Und gerade, wenn man sich anfängt heimisch zu fühlen in diesem vergnüglichen Wirrwarr, geht es auf die Insel und der Film schlägt eine Richtung ein, die jenseits von allem liegt, was man aufgrund von Titel, Trailer oder bisheriger Filmerfahrung erwarten könnte. Da wäre der Ausdruckstanz liebende Doktor (Japans Exzentriker-Größe Kichijirô Ueda) mit Spinnweben-Händen, der mit seinen bebenden, gedrungenen Bewegungen und ständigen Kurzauftritten immer wieder für zuckende Augenlider sorgt. Da wären seine Geschöpfe, die irgendwo zwischen purem Leid und neuer Daseinsfreude pendeln und dabei einer Spannbreite gerecht werden, die von billiger Maskenbildner-Knete bis hin zu wunderbarem Kreationen zwischen Jodorowsky und Tool reicht. Der Höhepunkt ist wohl eine gedehnte, surrealistische Sequenz kurz nach der Ankunft auf dem Eiland, in der verstörend-schöne Impressionen aus dem Moloch des Doktors vorgeführt werden. Jenseits von Trash und überzeichnetem (nie aber unangemessen übertriebenem) Humor finden sich immer wieder erschreckende und zugleich erschreckend eindringliche Szenen ein, die zusammen mit der beschwörenden Musikuntermalung eine seltsam erhabene Atmosphäre zwischen Anziehung und Abstoßung generieren.

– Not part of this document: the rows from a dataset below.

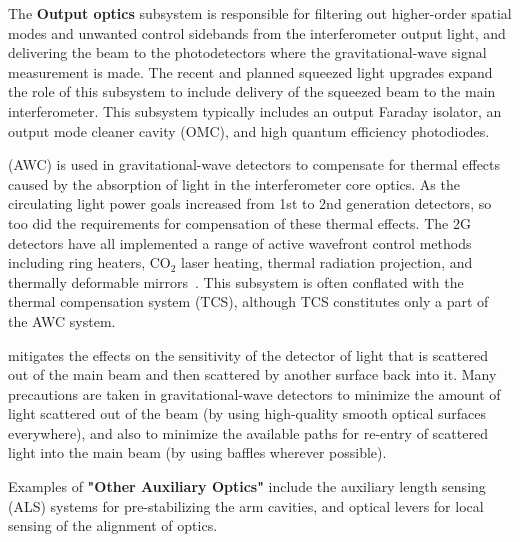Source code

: The {\bf Output optics} subsystem is responsible for filtering out higher-order spatial modes and unwanted control sidebands from the interferometer output light, and delivering the beam to the photodetectors where the gravitational-wave signal measurement is made. The recent and planned squeezed light upgrades expand the role of this subsystem to include delivery of the squeezed beam to the main interferometer. This subsystem typically includes an output Faraday isolator, an output mode cleaner cavity (OMC), and high quantum efficiency photodiodes.

 (AWC) is used in gravitational-wave detectors to compensate for thermal effects caused by the absorption of light in the interferometer core optics. As the circulating light power goals increased from 1st to 2nd generation detectors, so too did the requirements for compensation of these thermal effects. The 2G detectors have all implemented a range of active wavefront control methods including ring heaters, CO$_2$ laser heating, thermal radiation projection, and thermally deformable mirrors~\cite{aLIGO_AWC, AdVirgo_IO}. This subsystem is often conflated with the thermal compensation system (TCS), although TCS constitutes only a part of the AWC system. 

mitigates the effects on the sensitivity of the detector of light that is scattered out of the main beam and then scattered by another surface back into it. 
Many precautions are taken in gravitational-wave detectors to minimize the amount of light scattered out of the beam (by using high-quality smooth optical surfaces everywhere), and also to minimize the available paths for re-entry of scattered light into the main beam (by using baffles wherever possible). 

\noindent 
Examples of {\bf "Other Auxiliary Optics"} include the auxiliary length sensing (ALS) systems for pre-stabilizing the arm cavities, and optical levers for local sensing of the alignment of optics.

Manch einer wird dem Drehbuch vorwerfen, ein lückenhaftes, aus Versatzstücken bestehendes Flickwerk zu sein. Aber gerade hier liegt das Geheimnis der tranceartigen Rhythmik des Filmes verborgen, der immer wieder von Neuem verblüfft und schockiert.
Das Ganze Abenteuer, in dem sich übrigens allen Gerüchten zum Trotz kaum ausgezogen wird, kulminiert schließlich in der wunderlichsten, unpassendsten und zugleich auch unnötigsten Pseudo-Aufklärung aus dem Reich des Unwägbaren, indem es in letzter Sekunde wieder auf die detektivische Szene springt und damit auch dem letzten Fass den Boden ausschlägt. Schlichtweg wunderbar.

Fazit

Es grenzt an Anstrengung, Horrors of Malformed Men mit einer angemessenen Synopsis einzufangen. Eine passende Kritik zu verfassen, ist unweit schwieriger, das Ganze dann mit einem Fazit zu vollenden, schlicht unmöglich. Die einzigartige Atmosphäre des Filmes, der mehr als 50 Jahre nach seinem Erscheinen auch heute noch Einmaliges zeigt, zu beschreiben, ist Worten kaum möglich. Filmische Irritation als Schnittmenge von zig dekonstruierten Genres und irgendwo zwischen Trash, Kunst, Überheblichkeit und Wahnsinn – vor allem und ganz nebenbei aber ein Meiststück in Sachen Kurzweil.
Schauen, nein: Erleben. Nicht lesen.

Die einfachste Methode, an dieses viel zu lang verpönte und deswegen entschieden zu unbekannte Schmuckstück zu gelangen, ist der Umweg über einen Import aus Amerika.